--- Data for the task ---
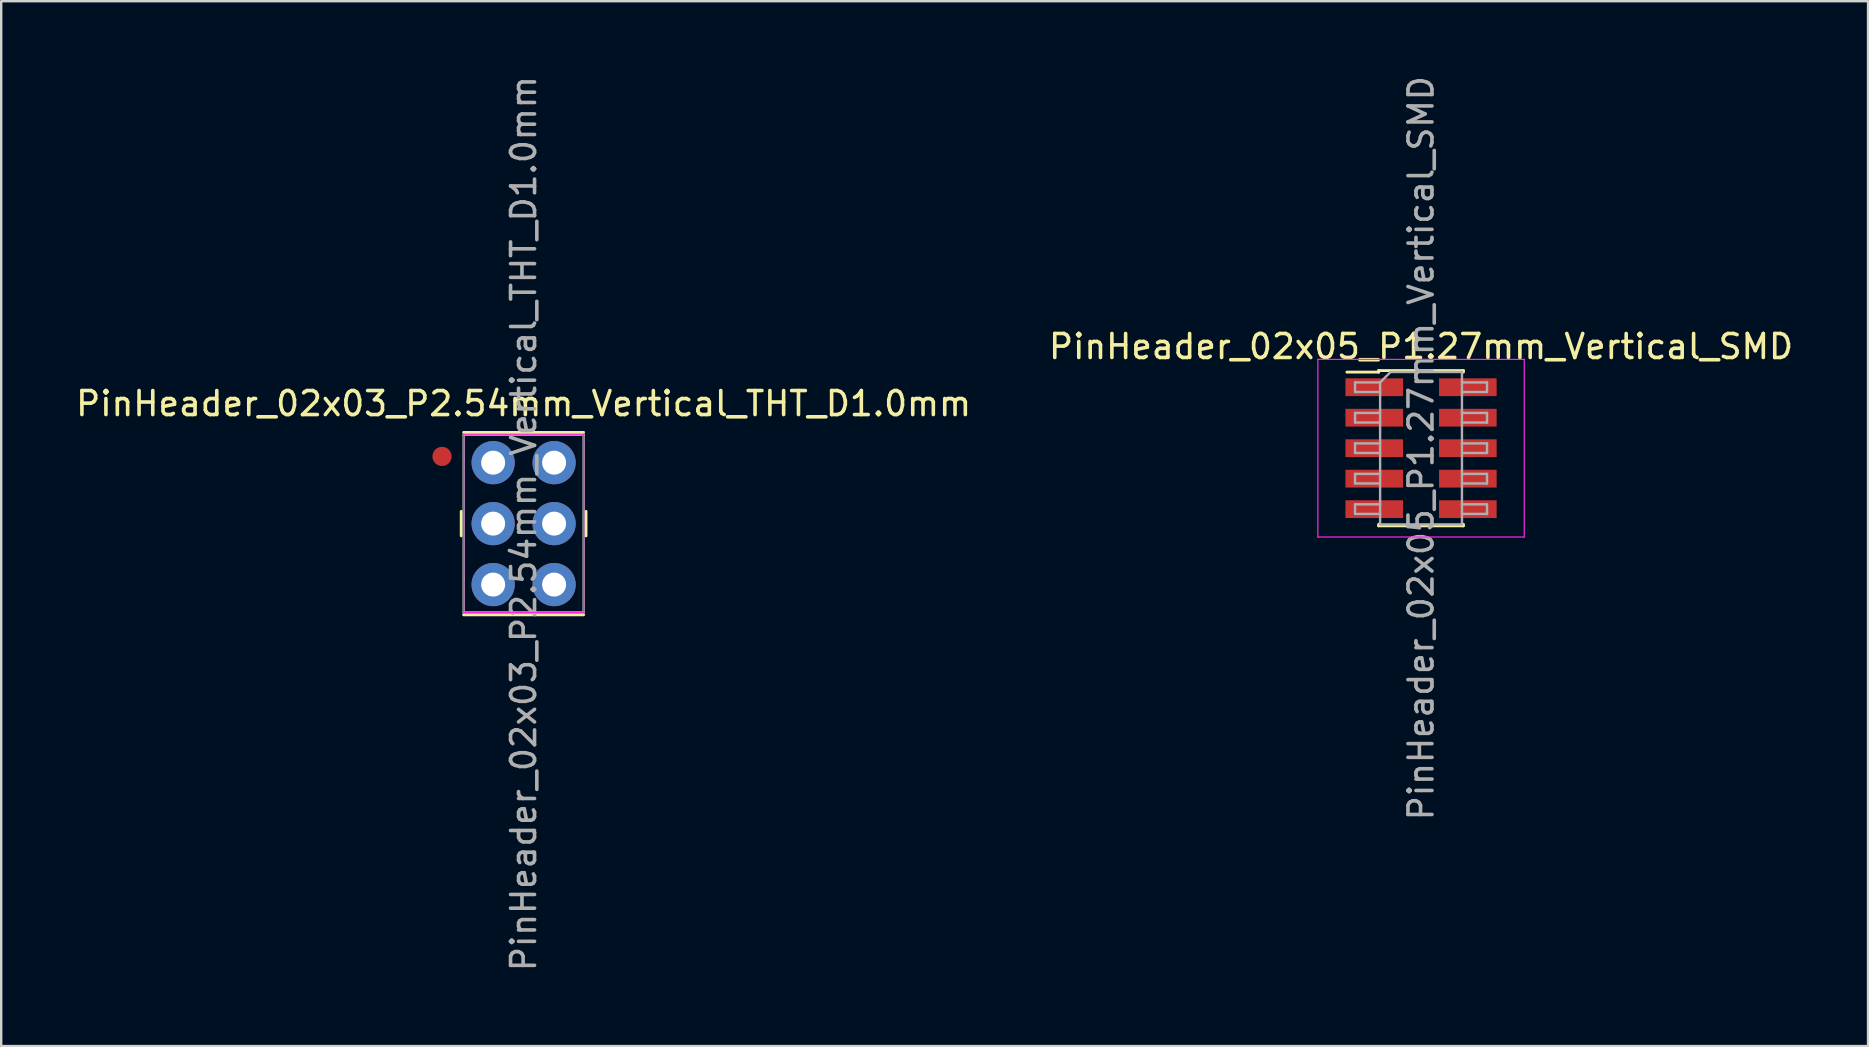
<source format=kicad_pcb>
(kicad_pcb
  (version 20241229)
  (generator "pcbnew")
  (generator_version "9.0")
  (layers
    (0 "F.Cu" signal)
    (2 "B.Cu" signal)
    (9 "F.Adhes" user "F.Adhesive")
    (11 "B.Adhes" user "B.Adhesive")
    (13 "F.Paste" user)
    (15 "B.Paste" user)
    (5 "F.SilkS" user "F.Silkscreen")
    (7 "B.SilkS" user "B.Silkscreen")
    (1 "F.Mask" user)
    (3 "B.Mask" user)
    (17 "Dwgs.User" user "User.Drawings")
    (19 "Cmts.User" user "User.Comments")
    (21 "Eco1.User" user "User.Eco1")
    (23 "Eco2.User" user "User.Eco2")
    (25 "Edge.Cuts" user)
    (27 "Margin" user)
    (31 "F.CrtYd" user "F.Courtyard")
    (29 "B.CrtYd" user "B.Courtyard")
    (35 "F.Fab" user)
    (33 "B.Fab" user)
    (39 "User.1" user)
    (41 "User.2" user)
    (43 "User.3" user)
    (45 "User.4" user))
  (footprint "PinHeader_02x05_P1.27mm_Vertical_SMD"
    (layer "F.Cu")
    (at 56.161 15.625)
    (property "Reference" "PinHeader_02x05_P1.27mm_Vertical_SMD" (at 0 -4.235 0) (layer "F.SilkS") (effects (font (size 1 1) (thickness 0.15))))
    (attr smd)
    (fp_line (start -3.09 -3.17) (end -1.765 -3.17) (stroke (width 0.12) (type solid)) (layer "F.SilkS"))
    (fp_line (start -1.765 -3.235) (end -1.765 -3.17) (stroke (width 0.12) (type solid)) (layer "F.SilkS"))
    (fp_line (start -1.765 -3.235) (end 1.765 -3.235) (stroke (width 0.12) (type solid)) (layer "F.SilkS"))
    (fp_line (start -1.765 3.17) (end -1.765 3.235) (stroke (width 0.12) (type solid)) (layer "F.SilkS"))
    (fp_line (start -1.765 3.235) (end 1.765 3.235) (stroke (width 0.12) (type solid)) (layer "F.SilkS"))
    (fp_line (start 1.765 -3.235) (end 1.765 -3.17) (stroke (width 0.12) (type solid)) (layer "F.SilkS"))
    (fp_line (start 1.765 3.17) (end 1.765 3.235) (stroke (width 0.12) (type solid)) (layer "F.SilkS"))
    (fp_line (start -4.3 -3.7) (end -4.3 3.7) (stroke (width 0.05) (type solid)) (layer "F.CrtYd"))
    (fp_line (start -4.3 3.7) (end 4.3 3.7) (stroke (width 0.05) (type solid)) (layer "F.CrtYd"))
    (fp_line (start 4.3 -3.7) (end -4.3 -3.7) (stroke (width 0.05) (type solid)) (layer "F.CrtYd"))
    (fp_line (start 4.3 3.7) (end 4.3 -3.7) (stroke (width 0.05) (type solid)) (layer "F.CrtYd"))
    (fp_line (start -2.75 -2.74) (end -2.75 -2.34) (stroke (width 0.1) (type solid)) (layer "F.Fab"))
    (fp_line (start -2.75 -2.34) (end -1.705 -2.34) (stroke (width 0.1) (type solid)) (layer "F.Fab"))
    (fp_line (start -2.75 -1.47) (end -2.75 -1.07) (stroke (width 0.1) (type solid)) (layer "F.Fab"))
    (fp_line (start -2.75 -1.07) (end -1.705 -1.07) (stroke (width 0.1) (type solid)) (layer "F.Fab"))
    (fp_line (start -2.75 -0.2) (end -2.75 0.2) (stroke (width 0.1) (type solid)) (layer "F.Fab"))
    (fp_line (start -2.75 0.2) (end -1.705 0.2) (stroke (width 0.1) (type solid)) (layer "F.Fab"))
    (fp_line (start -2.75 1.07) (end -2.75 1.47) (stroke (width 0.1) (type solid)) (layer "F.Fab"))
    (fp_line (start -2.75 1.47) (end -1.705 1.47) (stroke (width 0.1) (type solid)) (layer "F.Fab"))
    (fp_line (start -2.75 2.34) (end -2.75 2.74) (stroke (width 0.1) (type solid)) (layer "F.Fab"))
    (fp_line (start -2.75 2.74) (end -1.705 2.74) (stroke (width 0.1) (type solid)) (layer "F.Fab"))
    (fp_line (start -1.705 -2.74) (end -2.75 -2.74) (stroke (width 0.1) (type solid)) (layer "F.Fab"))
    (fp_line (start -1.705 -2.74) (end -1.27 -3.175) (stroke (width 0.1) (type solid)) (layer "F.Fab"))
    (fp_line (start -1.705 -1.47) (end -2.75 -1.47) (stroke (width 0.1) (type solid)) (layer "F.Fab"))
    (fp_line (start -1.705 -0.2) (end -2.75 -0.2) (stroke (width 0.1) (type solid)) (layer "F.Fab"))
    (fp_line (start -1.705 1.07) (end -2.75 1.07) (stroke (width 0.1) (type solid)) (layer "F.Fab"))
    (fp_line (start -1.705 2.34) (end -2.75 2.34) (stroke (width 0.1) (type solid)) (layer "F.Fab"))
    (fp_line (start -1.705 3.175) (end -1.705 -2.74) (stroke (width 0.1) (type solid)) (layer "F.Fab"))
    (fp_line (start -1.27 -3.175) (end 1.705 -3.175) (stroke (width 0.1) (type solid)) (layer "F.Fab"))
    (fp_line (start 1.705 -3.175) (end 1.705 3.175) (stroke (width 0.1) (type solid)) (layer "F.Fab"))
    (fp_line (start 1.705 -2.74) (end 2.75 -2.74) (stroke (width 0.1) (type solid)) (layer "F.Fab"))
    (fp_line (start 1.705 -1.47) (end 2.75 -1.47) (stroke (width 0.1) (type solid)) (layer "F.Fab"))
    (fp_line (start 1.705 -0.2) (end 2.75 -0.2) (stroke (width 0.1) (type solid)) (layer "F.Fab"))
    (fp_line (start 1.705 1.07) (end 2.75 1.07) (stroke (width 0.1) (type solid)) (layer "F.Fab"))
    (fp_line (start 1.705 2.34) (end 2.75 2.34) (stroke (width 0.1) (type solid)) (layer "F.Fab"))
    (fp_line (start 1.705 3.175) (end -1.705 3.175) (stroke (width 0.1) (type solid)) (layer "F.Fab"))
    (fp_line (start 2.75 -2.74) (end 2.75 -2.34) (stroke (width 0.1) (type solid)) (layer "F.Fab"))
    (fp_line (start 2.75 -2.34) (end 1.705 -2.34) (stroke (width 0.1) (type solid)) (layer "F.Fab"))
    (fp_line (start 2.75 -1.47) (end 2.75 -1.07) (stroke (width 0.1) (type solid)) (layer "F.Fab"))
    (fp_line (start 2.75 -1.07) (end 1.705 -1.07) (stroke (width 0.1) (type solid)) (layer "F.Fab"))
    (fp_line (start 2.75 -0.2) (end 2.75 0.2) (stroke (width 0.1) (type solid)) (layer "F.Fab"))
    (fp_line (start 2.75 0.2) (end 1.705 0.2) (stroke (width 0.1) (type solid)) (layer "F.Fab"))
    (fp_line (start 2.75 1.07) (end 2.75 1.47) (stroke (width 0.1) (type solid)) (layer "F.Fab"))
    (fp_line (start 2.75 1.47) (end 1.705 1.47) (stroke (width 0.1) (type solid)) (layer "F.Fab"))
    (fp_line (start 2.75 2.34) (end 2.75 2.74) (stroke (width 0.1) (type solid)) (layer "F.Fab"))
    (fp_line (start 2.75 2.74) (end 1.705 2.74) (stroke (width 0.1) (type solid)) (layer "F.Fab"))
    (fp_text user "${REFERENCE}" (at 0 0 90) (layer "F.Fab") (effects (font (size 1 1) (thickness 0.15))))
    (pad "1" smd rect (at -1.95 -2.54) (size 2.4 0.74) (layers "F.Cu" "F.Mask" "F.Paste"))
    (pad "2" smd rect (at 1.95 -2.54) (size 2.4 0.74) (layers "F.Cu" "F.Mask" "F.Paste"))
    (pad "3" smd rect (at -1.95 -1.27) (size 2.4 0.74) (layers "F.Cu" "F.Mask" "F.Paste"))
    (pad "4" smd rect (at 1.95 -1.27) (size 2.4 0.74) (layers "F.Cu" "F.Mask" "F.Paste"))
    (pad "5" smd rect (at -1.95 0) (size 2.4 0.74) (layers "F.Cu" "F.Mask" "F.Paste"))
    (pad "6" smd rect (at 1.95 0) (size 2.4 0.74) (layers "F.Cu" "F.Mask" "F.Paste"))
    (pad "7" smd rect (at -1.95 1.27) (size 2.4 0.74) (layers "F.Cu" "F.Mask" "F.Paste"))
    (pad "8" smd rect (at 1.95 1.27) (size 2.4 0.74) (layers "F.Cu" "F.Mask" "F.Paste"))
    (pad "9" smd rect (at -1.95 2.54) (size 2.4 0.74) (layers "F.Cu" "F.Mask" "F.Paste"))
    (pad "10" smd rect (at 1.95 2.54) (size 2.4 0.74) (layers "F.Cu" "F.Mask" "F.Paste")))
  (footprint "PinHeader_02x03_P2.54mm_Vertical_THT_D1.0mm"
    (layer "F.Cu")
    (at 18.768 18.768)
    (property "Reference" "PinHeader_02x03_P2.54mm_Vertical_THT_D1.0mm" (at 0 -5 0) (layer "F.SilkS") (effects (font (size 1 1) (thickness 0.15))))
    (attr smd)
    (fp_circle (center -3.4 -2.8) (end -3.1 -2.8) (stroke (width 0.2) (type solid)) (fill yes) (layer "F.Cu"))
    (fp_line (start -2.6 -0.51) (end -2.6 0.51) (stroke (width 0.12) (type solid)) (layer "F.SilkS"))
    (fp_line (start -2.5 -3.8) (end 2.5 -3.8) (stroke (width 0.12) (type solid)) (layer "F.SilkS"))
    (fp_line (start -2.5 3.8) (end 2.5 3.8) (stroke (width 0.12) (type solid)) (layer "F.SilkS"))
    (fp_line (start 2.6 -0.51) (end 2.6 0.51) (stroke (width 0.12) (type solid)) (layer "F.SilkS"))
    (fp_line (start -2.5 -3.7) (end -2.5 3.7) (stroke (width 0.05) (type solid)) (layer "F.CrtYd"))
    (fp_line (start -2.5 3.7) (end 2.5 3.7) (stroke (width 0.05) (type solid)) (layer "F.CrtYd"))
    (fp_line (start 2.5 -3.7) (end -2.5 -3.7) (stroke (width 0.05) (type solid)) (layer "F.CrtYd"))
    (fp_line (start 2.5 3.7) (end 2.5 -3.7) (stroke (width 0.05) (type solid)) (layer "F.CrtYd"))
    (fp_line (start -2.5 -3.7) (end 2.5 -3.7) (stroke (width 0.1) (type solid)) (layer "F.Fab"))
    (fp_line (start -2.5 3.7) (end -2.5 -3.7) (stroke (width 0.1) (type solid)) (layer "F.Fab"))
    (fp_line (start 2.5 -3.7) (end 2.5 3.7) (stroke (width 0.1) (type solid)) (layer "F.Fab"))
    (fp_line (start 2.5 3.7) (end -2.5 3.7) (stroke (width 0.1) (type solid)) (layer "F.Fab"))
    (fp_text user "${REFERENCE}" (at 0 0 90) (layer "F.Fab") (effects (font (size 1 1) (thickness 0.15))))
    (pad "1" thru_hole circle (at -1.27 -2.54) (size 1.8 1.8) (drill 1) (layers "*.Cu" "*.Mask"))
    (pad "2" thru_hole circle (at 1.27 -2.54) (size 1.8 1.8) (drill 1) (layers "*.Cu" "*.Mask"))
    (pad "3" thru_hole circle (at -1.27 0) (size 1.8 1.8) (drill 1) (layers "*.Cu" "*.Mask"))
    (pad "4" thru_hole circle (at 1.27 0) (size 1.8 1.8) (drill 1) (layers "*.Cu" "*.Mask"))
    (pad "5" thru_hole circle (at -1.27 2.54) (size 1.8 1.8) (drill 1) (layers "*.Cu" "*.Mask"))
    (pad "6" thru_hole circle (at 1.27 2.54) (size 1.8 1.8) (drill 1) (layers "*.Cu" "*.Mask")))
  (gr_rect
    (start -3 -3)
    (end 74.786 40.536)
    (stroke (width 0.1) (type default))
    (fill no)
    (layer "Edge.Cuts")))
</source>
---
▶ _Task statement_: Output exactly the lines of the material above from the one containing "(fp_circle (center -3.4" up to and including the one containing "(fp_line (start -2.5 -3.8)".

▶ _Result_:
    (fp_circle (center -3.4 -2.8) (end -3.1 -2.8) (stroke (width 0.2) (type solid)) (fill yes) (layer "F.Cu"))
    (fp_line (start -2.6 -0.51) (end -2.6 0.51) (stroke (width 0.12) (type solid)) (layer "F.SilkS"))
    (fp_line (start -2.5 -3.8) (end 2.5 -3.8) (stroke (width 0.12) (type solid)) (layer "F.SilkS"))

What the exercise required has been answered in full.